Exercise:
Extend the passage on mobile app development for chronic disease management, picking up right after its final sentence.

--- Extracted text ---

Although, mobile apps are a field that has continually attracted the interest of researchers and has excellent prospects, both for the improvement of health care and economic interest [10,11], comprehensive information on its developmental considerations seem somewhat limited. Studies have reported gaps in the understanding of formal standards and evidence-based approaches employed in the development and evaluation of the effectiveness of mobile apps [12,13].

Considerations in Mobile Phone App Development

Presently, knowledge about the standard recommended practice for mobile app development for chronic disease management seems divergent and inconclusive. Some studies have reported the benefits of developing mobile apps based on health behavior and communication change theories [14,15]. The main reason for using these theories is to adopt techniques and strategies and help patients embrace healthier lifestyles. Existing models and theories include transtheoretical model [16], social cognitive theory [17], self-determination theory [18], social ecological theory [17] and motivational interviewing [19]. These theories have served as guards in designing mobile app interventions to individuals’ baseline characteristics.

--- The data ---

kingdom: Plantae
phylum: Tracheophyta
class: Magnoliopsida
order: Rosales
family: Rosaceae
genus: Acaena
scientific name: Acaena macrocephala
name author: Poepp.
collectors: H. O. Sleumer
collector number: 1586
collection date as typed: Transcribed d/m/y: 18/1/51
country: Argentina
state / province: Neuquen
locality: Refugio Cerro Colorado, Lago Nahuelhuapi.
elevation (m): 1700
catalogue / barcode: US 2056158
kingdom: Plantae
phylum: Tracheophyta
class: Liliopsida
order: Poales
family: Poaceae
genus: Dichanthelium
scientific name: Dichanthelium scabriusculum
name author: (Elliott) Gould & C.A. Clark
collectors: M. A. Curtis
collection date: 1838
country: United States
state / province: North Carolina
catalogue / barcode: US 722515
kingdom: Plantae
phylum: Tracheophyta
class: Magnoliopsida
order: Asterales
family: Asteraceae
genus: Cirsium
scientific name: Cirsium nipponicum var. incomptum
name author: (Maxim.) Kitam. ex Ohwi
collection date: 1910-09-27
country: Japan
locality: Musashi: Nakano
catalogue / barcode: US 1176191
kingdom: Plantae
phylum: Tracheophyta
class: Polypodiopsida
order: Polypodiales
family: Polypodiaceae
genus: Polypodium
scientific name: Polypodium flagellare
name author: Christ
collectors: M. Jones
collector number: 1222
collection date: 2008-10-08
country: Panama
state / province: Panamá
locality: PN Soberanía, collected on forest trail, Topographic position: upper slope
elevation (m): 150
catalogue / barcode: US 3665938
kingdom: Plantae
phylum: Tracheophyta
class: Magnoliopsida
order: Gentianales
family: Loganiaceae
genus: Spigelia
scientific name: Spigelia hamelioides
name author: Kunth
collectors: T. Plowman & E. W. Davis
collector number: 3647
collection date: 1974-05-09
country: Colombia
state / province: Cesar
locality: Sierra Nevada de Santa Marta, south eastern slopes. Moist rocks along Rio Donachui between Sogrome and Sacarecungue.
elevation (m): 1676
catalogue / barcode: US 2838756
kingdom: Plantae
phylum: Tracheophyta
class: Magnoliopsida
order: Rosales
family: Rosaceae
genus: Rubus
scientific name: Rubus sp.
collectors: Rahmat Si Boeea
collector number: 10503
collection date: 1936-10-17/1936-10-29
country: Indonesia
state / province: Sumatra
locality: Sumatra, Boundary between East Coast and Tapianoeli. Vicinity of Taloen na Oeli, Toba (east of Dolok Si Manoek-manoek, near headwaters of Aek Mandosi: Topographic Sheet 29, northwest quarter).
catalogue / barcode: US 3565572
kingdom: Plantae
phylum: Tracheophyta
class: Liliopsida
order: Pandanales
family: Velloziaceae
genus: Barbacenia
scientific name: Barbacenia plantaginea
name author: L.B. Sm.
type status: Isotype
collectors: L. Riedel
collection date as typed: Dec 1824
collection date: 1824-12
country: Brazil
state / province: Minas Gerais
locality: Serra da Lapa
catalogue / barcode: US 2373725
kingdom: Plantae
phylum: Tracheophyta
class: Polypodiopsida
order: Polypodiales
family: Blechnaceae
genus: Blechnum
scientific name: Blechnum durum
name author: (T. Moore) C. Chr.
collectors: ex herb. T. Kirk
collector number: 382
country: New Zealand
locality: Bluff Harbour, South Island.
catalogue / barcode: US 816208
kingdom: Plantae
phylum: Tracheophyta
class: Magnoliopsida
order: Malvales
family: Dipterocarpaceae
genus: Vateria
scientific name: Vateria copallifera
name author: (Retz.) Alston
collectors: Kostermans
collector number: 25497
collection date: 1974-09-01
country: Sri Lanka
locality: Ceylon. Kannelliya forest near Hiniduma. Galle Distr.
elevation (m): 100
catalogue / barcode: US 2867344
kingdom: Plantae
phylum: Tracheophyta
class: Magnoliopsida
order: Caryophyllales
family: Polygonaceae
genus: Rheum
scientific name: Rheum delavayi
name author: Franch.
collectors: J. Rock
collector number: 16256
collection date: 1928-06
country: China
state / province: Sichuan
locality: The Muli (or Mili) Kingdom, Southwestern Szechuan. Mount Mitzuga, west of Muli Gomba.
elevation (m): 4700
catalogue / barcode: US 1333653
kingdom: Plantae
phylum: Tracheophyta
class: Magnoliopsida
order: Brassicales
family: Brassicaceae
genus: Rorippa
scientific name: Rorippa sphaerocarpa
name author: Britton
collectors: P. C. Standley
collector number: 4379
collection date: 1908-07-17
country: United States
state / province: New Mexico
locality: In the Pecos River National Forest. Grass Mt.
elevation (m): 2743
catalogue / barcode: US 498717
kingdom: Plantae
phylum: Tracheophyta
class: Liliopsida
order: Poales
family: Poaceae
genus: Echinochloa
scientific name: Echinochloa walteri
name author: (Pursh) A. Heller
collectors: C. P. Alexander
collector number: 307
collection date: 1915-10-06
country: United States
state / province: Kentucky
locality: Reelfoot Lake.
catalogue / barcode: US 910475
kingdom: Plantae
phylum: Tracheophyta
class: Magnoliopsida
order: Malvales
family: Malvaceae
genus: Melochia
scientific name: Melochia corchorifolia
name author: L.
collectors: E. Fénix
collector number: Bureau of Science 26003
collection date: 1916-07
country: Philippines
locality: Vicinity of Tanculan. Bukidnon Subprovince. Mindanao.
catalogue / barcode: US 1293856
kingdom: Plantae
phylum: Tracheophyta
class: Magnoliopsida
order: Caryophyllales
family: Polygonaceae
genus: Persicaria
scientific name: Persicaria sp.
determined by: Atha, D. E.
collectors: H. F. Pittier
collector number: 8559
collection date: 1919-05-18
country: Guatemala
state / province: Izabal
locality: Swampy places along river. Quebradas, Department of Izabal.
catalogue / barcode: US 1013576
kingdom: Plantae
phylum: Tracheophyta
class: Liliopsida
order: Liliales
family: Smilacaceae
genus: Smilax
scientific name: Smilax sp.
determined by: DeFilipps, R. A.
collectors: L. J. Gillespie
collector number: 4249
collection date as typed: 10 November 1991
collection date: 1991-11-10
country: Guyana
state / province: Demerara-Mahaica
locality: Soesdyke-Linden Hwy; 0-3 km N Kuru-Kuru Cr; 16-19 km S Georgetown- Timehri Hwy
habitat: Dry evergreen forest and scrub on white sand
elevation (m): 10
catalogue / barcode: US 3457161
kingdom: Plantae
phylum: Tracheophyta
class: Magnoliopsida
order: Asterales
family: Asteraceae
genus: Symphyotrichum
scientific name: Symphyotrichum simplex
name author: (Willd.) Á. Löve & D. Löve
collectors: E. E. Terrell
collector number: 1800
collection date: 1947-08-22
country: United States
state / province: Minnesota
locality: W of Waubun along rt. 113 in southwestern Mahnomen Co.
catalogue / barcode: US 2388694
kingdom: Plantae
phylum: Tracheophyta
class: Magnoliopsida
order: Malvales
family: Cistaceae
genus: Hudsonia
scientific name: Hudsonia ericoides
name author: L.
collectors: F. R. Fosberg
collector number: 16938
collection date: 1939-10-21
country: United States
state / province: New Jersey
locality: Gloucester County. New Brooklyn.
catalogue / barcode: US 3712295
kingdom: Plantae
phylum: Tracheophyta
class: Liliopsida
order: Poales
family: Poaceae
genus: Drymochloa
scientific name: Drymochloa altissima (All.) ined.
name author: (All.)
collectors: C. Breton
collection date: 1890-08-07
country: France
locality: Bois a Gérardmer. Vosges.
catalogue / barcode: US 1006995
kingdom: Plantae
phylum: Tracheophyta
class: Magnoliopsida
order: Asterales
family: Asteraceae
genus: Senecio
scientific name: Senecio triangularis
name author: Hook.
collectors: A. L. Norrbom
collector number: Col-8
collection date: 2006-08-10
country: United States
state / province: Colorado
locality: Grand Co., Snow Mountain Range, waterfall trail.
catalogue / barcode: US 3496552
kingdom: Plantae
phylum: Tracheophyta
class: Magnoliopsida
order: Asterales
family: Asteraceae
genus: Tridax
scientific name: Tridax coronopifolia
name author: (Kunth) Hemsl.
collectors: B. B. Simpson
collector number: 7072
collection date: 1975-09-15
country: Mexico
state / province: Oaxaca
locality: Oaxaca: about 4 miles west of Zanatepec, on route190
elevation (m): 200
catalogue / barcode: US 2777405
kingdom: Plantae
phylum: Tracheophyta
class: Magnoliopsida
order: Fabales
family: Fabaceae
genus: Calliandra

---

Result of the task:
Some authors are of the opinion that the development of health care tools for patient groups such as those with diabetes requires an understanding of current challenges and barriers to self-care [20]. This approach serves as an avenue for exploring users’ needs at a specific time and envisaging what may evolve with time. This can help in visualizing the use of the app as users’ demands change [21,22].

Chomutare et al [23] emphasized in their systematic review that good practice in designing mobile apps requires that inclusion of functionalities be anchored on evidence-based recommendations for the target groups. Furthermore, pilot testing with a target audience and incorporating feedbacks will aid identification of barriers to the usage of mobile apps and enhance the evaluation of its reliability, accuracy, usability, acceptability, and patient adherence [3]. Ensuring the incorporation of evidence-based recommendations and pilot testing into app development for diabetes care will allow for accurate interfaces, interpretations, and evaluation of the effectiveness of the mobile app.

Data privacy and security whereby the users’ information is securely managed is another major developmental consideration [3,24]. Emphasising the use of ‘privacy by design’ approach such as encryption and protocols for anonymous communication and authentication helps to deter unauthorized users from gaining access to patients’ medical data [25,26]. Furthermore, it has been recommended that involvement of clinical experts and multidisciplinary health teams should be an integral part of the developmental and testing process of diabetes mobile apps to ensure that medical guidelines and clinical best practices are followed in the management of diabetes [27].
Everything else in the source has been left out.